The layer contains an assemblage of impact related markers immediately beneath a layer containing the highest peak of charcoal in the sediment core, and the discovery is consistent with the YD boundary at other sites in North America, Greenland, and Europe, it is argued – which is probably the result of input from the et al component (see also www.sciencedaily.com/releases/2012/03/120305160814.htm).

However, reading the actual article itself something very different may have emerged from the lake sediment core – something quite exciting but as yet unexplained. The YD boundary event has been set at 2.8m via the use of C14 methodology. However, when refining the model, from earlier cores as well as the one under study, a 20cm tephra layer was found at 4.7 to 4.5m that originated from a nearby volcano, Los Axufres, which by various means is dated at 31,000 years ago. This tephra was used as an anchor, a point of synchronism with data other than lake cores. The author then adds, the data between 9m to 3.35m and from 2 to 0m shows a consistent linear increase with depth ranging in age from 46,000 years ago to the present. The sample at 3.35m and 1.95m have C14 calibrated ages of 18.8 thousand and 9.9 thousand years ago consistent with the linear interpolation of the rest of the core. However, and here is the 'something yet to be explained', six samples between these two levels provides radiocarbon ages older than the interpolation predicts.

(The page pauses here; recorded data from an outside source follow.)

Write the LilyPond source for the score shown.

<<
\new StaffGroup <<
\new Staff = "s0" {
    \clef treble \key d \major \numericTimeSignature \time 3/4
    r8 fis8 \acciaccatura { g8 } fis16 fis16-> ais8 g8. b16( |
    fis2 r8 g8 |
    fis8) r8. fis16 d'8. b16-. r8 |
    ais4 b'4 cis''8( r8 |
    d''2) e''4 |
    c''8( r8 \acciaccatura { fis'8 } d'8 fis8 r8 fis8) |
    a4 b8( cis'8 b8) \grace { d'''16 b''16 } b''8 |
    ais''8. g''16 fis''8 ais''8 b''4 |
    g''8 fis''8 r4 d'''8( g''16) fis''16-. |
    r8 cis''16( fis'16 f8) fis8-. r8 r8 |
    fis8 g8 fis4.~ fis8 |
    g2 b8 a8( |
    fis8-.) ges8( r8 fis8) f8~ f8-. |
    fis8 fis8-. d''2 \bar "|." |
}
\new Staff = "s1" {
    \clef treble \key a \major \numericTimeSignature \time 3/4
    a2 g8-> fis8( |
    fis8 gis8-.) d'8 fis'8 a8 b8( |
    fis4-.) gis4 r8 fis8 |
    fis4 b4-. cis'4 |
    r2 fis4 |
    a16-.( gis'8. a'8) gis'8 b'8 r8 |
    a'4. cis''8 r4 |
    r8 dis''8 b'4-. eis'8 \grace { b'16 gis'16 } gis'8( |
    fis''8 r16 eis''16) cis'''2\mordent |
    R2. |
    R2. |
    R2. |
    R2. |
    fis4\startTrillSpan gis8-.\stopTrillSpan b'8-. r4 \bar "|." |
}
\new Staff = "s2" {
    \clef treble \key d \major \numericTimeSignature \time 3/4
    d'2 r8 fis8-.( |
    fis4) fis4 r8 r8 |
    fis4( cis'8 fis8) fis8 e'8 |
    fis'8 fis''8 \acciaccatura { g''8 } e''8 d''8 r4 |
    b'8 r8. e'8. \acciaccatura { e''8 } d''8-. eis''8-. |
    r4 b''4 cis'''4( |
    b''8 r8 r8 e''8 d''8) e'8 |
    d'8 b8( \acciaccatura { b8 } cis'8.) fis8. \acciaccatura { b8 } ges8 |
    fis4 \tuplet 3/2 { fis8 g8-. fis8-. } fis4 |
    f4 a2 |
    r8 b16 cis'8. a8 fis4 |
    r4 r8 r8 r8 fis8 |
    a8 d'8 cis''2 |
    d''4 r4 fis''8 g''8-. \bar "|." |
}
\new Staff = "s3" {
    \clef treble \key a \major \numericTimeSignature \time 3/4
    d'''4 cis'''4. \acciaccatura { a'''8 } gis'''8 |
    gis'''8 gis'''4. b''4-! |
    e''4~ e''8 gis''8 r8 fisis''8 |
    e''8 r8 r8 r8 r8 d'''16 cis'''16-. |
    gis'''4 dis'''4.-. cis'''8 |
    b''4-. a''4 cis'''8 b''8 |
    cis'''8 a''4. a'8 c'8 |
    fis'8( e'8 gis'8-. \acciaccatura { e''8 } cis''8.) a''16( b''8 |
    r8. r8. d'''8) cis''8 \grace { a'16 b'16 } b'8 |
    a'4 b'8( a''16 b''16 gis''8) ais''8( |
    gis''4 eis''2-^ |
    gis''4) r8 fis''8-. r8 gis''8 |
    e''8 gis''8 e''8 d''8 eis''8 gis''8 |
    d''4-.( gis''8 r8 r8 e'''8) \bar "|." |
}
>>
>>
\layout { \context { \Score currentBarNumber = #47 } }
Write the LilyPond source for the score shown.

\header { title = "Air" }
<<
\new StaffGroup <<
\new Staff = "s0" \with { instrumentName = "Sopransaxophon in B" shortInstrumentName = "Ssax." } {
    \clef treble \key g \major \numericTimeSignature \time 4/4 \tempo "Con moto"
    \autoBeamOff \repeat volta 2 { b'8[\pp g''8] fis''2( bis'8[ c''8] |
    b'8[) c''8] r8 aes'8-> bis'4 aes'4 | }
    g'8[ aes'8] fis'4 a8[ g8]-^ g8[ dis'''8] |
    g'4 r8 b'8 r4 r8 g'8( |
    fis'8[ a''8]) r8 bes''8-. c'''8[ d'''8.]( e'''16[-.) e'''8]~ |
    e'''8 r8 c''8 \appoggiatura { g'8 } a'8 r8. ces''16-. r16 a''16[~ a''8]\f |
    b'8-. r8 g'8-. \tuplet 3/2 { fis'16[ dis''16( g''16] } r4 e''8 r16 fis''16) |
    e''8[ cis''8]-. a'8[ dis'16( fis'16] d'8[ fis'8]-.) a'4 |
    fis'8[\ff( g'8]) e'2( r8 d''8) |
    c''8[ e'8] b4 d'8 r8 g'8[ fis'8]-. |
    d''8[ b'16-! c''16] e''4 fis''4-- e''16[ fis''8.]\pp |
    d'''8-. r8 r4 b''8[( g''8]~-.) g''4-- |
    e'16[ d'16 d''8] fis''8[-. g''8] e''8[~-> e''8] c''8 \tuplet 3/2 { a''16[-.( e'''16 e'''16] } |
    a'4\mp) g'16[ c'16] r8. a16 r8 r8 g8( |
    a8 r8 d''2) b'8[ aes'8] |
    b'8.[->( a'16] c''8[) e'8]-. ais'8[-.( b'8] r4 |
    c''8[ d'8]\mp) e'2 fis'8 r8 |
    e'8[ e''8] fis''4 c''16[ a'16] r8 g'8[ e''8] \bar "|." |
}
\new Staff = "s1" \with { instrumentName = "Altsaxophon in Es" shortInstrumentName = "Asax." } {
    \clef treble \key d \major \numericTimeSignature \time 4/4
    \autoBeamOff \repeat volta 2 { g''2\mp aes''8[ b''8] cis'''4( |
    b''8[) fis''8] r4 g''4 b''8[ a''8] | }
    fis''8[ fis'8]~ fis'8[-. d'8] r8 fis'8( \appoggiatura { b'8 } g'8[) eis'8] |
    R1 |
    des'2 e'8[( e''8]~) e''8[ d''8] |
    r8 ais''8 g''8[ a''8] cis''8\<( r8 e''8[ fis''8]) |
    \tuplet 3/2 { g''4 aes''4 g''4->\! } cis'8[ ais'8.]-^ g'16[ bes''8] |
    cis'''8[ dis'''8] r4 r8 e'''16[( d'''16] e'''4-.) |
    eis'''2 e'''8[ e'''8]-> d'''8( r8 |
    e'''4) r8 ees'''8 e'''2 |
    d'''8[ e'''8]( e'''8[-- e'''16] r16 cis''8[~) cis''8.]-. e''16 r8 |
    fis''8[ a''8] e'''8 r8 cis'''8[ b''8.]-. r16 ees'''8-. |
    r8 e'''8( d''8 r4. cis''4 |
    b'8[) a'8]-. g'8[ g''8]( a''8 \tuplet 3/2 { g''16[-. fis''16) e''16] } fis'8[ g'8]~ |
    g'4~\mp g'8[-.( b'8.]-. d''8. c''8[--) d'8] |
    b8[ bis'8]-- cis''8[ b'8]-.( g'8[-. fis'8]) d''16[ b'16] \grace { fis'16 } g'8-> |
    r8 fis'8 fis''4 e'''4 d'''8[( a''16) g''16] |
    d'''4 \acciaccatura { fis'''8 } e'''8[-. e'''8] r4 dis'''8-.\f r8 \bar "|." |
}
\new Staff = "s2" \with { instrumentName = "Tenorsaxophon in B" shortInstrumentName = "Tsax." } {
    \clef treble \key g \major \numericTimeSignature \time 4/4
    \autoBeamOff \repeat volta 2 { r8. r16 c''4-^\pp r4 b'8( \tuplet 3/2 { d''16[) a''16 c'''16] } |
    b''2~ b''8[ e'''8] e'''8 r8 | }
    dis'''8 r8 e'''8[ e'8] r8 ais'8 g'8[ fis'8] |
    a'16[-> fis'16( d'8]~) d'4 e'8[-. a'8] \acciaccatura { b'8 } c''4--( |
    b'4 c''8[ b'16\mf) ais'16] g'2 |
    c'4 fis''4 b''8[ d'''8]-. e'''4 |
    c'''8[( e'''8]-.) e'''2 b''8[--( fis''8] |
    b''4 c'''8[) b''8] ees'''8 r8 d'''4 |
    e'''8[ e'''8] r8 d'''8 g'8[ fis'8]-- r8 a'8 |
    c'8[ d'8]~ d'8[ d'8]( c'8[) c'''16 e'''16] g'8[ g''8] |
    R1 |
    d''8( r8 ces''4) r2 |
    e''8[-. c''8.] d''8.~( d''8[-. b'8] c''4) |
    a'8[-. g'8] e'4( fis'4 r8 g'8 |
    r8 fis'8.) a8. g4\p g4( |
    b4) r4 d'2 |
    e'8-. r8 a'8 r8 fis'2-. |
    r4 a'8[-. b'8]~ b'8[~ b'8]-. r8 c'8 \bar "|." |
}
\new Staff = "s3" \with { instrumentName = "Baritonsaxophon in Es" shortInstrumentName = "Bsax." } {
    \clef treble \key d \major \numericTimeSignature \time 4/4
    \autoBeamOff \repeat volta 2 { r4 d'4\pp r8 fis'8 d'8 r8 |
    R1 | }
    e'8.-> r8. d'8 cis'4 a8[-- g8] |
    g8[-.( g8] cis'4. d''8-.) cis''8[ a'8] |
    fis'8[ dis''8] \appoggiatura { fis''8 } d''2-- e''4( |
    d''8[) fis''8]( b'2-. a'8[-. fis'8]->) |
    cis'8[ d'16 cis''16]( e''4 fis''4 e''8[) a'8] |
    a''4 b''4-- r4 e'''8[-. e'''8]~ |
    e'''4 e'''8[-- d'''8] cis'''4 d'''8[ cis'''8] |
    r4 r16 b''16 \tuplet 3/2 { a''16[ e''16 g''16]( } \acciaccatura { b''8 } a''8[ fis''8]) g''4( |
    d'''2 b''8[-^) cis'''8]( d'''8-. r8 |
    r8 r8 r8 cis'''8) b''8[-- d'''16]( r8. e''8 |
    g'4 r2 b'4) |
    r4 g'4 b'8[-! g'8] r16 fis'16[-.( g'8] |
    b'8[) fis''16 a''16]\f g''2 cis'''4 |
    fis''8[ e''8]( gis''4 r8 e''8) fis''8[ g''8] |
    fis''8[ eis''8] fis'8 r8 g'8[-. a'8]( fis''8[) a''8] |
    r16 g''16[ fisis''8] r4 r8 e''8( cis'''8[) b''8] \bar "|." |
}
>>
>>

They represent a major radiocarbon reversal of thousands of years, with older sediment apparently overlying younger, a situation indicating a reworking of older organic material. The reversal begins with a date of 18.8 thousand years ago and drifts to an anomalously older date – normalising at 9.9 thousand years ago, somewhat higher in the core sequence. Within this anomalous part of the core, total organic carbon content is very high. Although it yields a date of 32 thousand years ago liner interpolation indicates it should date 13,000 years ago. Rather, that is the lowest estimate. The source of the old carbon has yet to be identified but we may note this anomaly could perhaps have been caused by the hypothetical impact event at 12,900 years ago, and this is the line taken by the authors of the article. The idea of course is to emphasize the anomaly at the YD boundary but the period also includes whatever it was that brought the Late Glacial Maximum to an end, somewhere between 18 thousand and 15 thousand years ago. We may also wonder how reliable are all those C14 dates at this time elsewhere in the world – were they affected by the same old carbon mixture?

The YD boundary event is not solely fixed by radiocarbon, it should be added, as the authors mention biostratigraphy was used to determine its placement – including pollen sequences from the lake and comparing them with other pollen sequences elsewhere. They found that climate change associated with the Younger Dryas could then be identified in various lakes in Mexico, Guatemala, Costa Rica, Columbia, Ecuador, and Peru.